Comparação entre Godot, Unity e Unreal Engine

Godot

Prós

  • Open source e sem royalties.
  • Excelente para 2D.
  • Rápida iteração com GDScript.
  • Extremamente modular com GDExtensions.

Contras

  • Menor ecossistema.
  • Ferramentas 3D menos maduras.
  • Integração C++ exige mais configuração.
  • Pipelines gráficas menos avançadas e com menos abstrações de alto nível.
  • Comunidade e Ecosistema menor se comparada a Unity ou Unreal.
  • Portabilidade para consoles é limitada por ser Open Source ( Porém existe W4Consoles que oferece esses serviços).
  • A Engine é relativamente nova se comparada a Unity e Unreal, o que pode resultar em menos tutoriais e conteúdos sobre certos tópicos.
  • Fácilmente decompilável para código fonte e assets. (A encriptação é bastante fraca e além de ser Open Source, existem ferramentas para extrair assets e código fonte como gdsdecomp).
  • Forte dependência de um modelo orientado a objetos baseado em herança (Nodes), onde um único Node pode acumular múltiplos níveis de herança. Resultando em impactos diretos em performance, como cache misses frequentes, uso excessivo de ponteiros para funções (vtable) e menor previsibilidade de acesso à memória, dificultando otimizações em grandes cenas ou projetos complexos.

Unity

Prós

  • Comunidade enorme.
  • Grande quantidade de assets e plugins.
  • Engine com maior número de plataformas suportadas.
  • Pipeline de IL2CPP ( C# -> C++ -> Nativo) para melhor performance.
  • Ferramentas maduras e editor robusto.
  • Testada em produção por anos.
  • ECS (Entity Component System) para melhor performance e escalabilidade. (Por de baixo dos panos, MonoBehaviour utiliza um sistema baseado em componentes, mas não é um ECS puro como o DOTS).
  • Sólido 2D e 3D.

Contras

  • Engine proprietária e paga, com modelo de negócios baseado em assinaturas.
  • Diversas funcionalidades avançadas e recursos recentes ficam bloqueados por paywall, dependendo do plano contratado. (e.g PlatformToolkit (Unity 6.3) que exige plano Pro para utilizar a SDK da Steam e Mobile)
  • Mudanças frequentes no modelo de licenciamento, gerando insegurança para desenvolvedores e estúdios.
  • Menor controle sobre arquitetura interna e sistemas críticos.
  • Parte do ecossistema é fragmentada entre pacotes oficiais, experimentais e/ou pagos.
  • Extremamente fácil fazer cheats e mods em jogos feitos com Unity Engine, devido a facilidade de engenharia reversa e ferramentas amplamente disponíveis na internet.

Unreal Engine

Prós

  • Excelentes gráficos "sem esforço".
  • Engine com Suporte robusto para C++ nativo.
  • Ferramentas visuais poderosas (Blueprints, Niagara, Material Editor).
  • Uma das engines com a maior abstração de pipelines gráficas e sistemas complexos.
  • Grande comunidade e ecossistema.
  • Blueprints facilitam prototipação e o desenvolvimento.
  • Source Available (é diferente de Open Source).
  • Sólido 3D e VR/AR.

Contras

  • Curva de aprendizado extremamente alta.
  • Por ser uma engine bastante complexa e robusta, a quantidade de features pode ser esmagadora para iniciantes.
  • Requer hardware potente para desenvolvimento.
  • Diversas features que poderão ser desnecessárias para projetos menores.
  • Suporte limitado para 2D e Exportação para Web (WASM).
  • Possui um dos piores sistemas de build (exportação do projeto) e integração contínua (CI/CD) entre as engines comerciais.
  • Extremamente fácil fazer cheats e mods em jogos feitos com Unreal Engine, devido a facilidade de engenharia reversa e ferramentas amplamente disponíveis na internet.
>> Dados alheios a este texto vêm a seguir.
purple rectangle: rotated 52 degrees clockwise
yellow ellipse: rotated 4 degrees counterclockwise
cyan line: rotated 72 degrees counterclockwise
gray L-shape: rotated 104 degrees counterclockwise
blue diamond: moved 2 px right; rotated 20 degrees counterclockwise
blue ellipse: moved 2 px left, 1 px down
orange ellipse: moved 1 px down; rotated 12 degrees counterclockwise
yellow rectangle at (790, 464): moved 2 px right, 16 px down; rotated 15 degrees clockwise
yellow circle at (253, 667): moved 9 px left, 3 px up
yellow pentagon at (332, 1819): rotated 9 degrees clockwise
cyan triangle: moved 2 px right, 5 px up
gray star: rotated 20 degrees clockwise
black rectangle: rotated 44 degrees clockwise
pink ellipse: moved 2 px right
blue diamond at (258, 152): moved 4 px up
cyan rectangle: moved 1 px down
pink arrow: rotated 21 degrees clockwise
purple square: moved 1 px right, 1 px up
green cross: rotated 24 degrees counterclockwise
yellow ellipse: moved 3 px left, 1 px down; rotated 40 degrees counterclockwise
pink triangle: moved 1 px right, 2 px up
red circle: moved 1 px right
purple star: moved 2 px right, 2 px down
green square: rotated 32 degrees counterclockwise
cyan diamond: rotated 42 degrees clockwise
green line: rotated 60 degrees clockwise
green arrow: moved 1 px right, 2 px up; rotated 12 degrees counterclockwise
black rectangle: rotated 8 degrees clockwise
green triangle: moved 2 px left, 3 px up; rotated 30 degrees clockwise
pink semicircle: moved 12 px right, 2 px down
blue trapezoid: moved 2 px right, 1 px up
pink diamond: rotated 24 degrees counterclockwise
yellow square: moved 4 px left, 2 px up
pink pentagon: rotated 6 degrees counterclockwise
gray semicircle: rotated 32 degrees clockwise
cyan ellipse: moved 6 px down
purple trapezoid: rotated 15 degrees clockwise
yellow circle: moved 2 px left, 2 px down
A parte de criação de cheats ou mods em jogos feitos em Engines comerciais é um ponto importante a ser considerado, especialmente para jogos multiplayer ou competitivos, onde a integridade do jogo é crucial. A facilidade de engenharia reversa pode comprometer a segurança e a experiência do jogador, exigindo que os desenvolvedores implementem medidas adicionais de proteção contra trapaças.

Conclusão

A escolha entre criar uma engine própria ou usar uma game engine existente depende diretamente dos objetivos do projeto, para aprendizado, criar uma engine ou jogo em c++ é extremamente válido. Por fim, não existe uma resposta única para todos os casos, cada abordagem tem seus méritos e desafios.